• _Task statement_: Count the lines of the data that contain the word "Sound", matching case exactly. Reply with the number alone.

• _Provided information_:

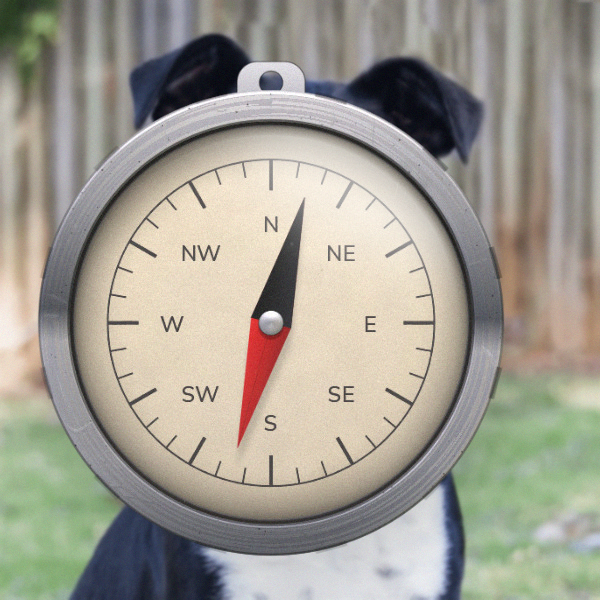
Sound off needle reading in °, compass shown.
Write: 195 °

* * *

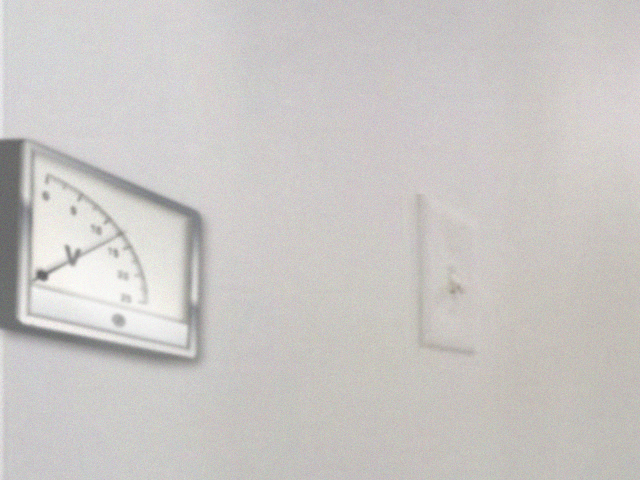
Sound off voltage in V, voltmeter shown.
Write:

==

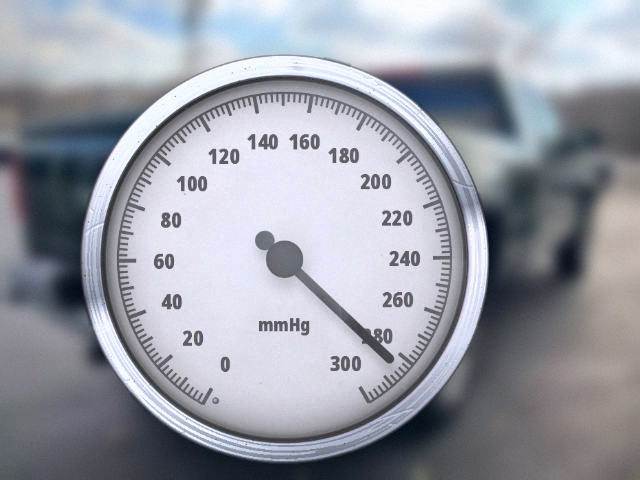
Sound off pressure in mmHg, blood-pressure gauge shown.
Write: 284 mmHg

• _Exercise answer_: 3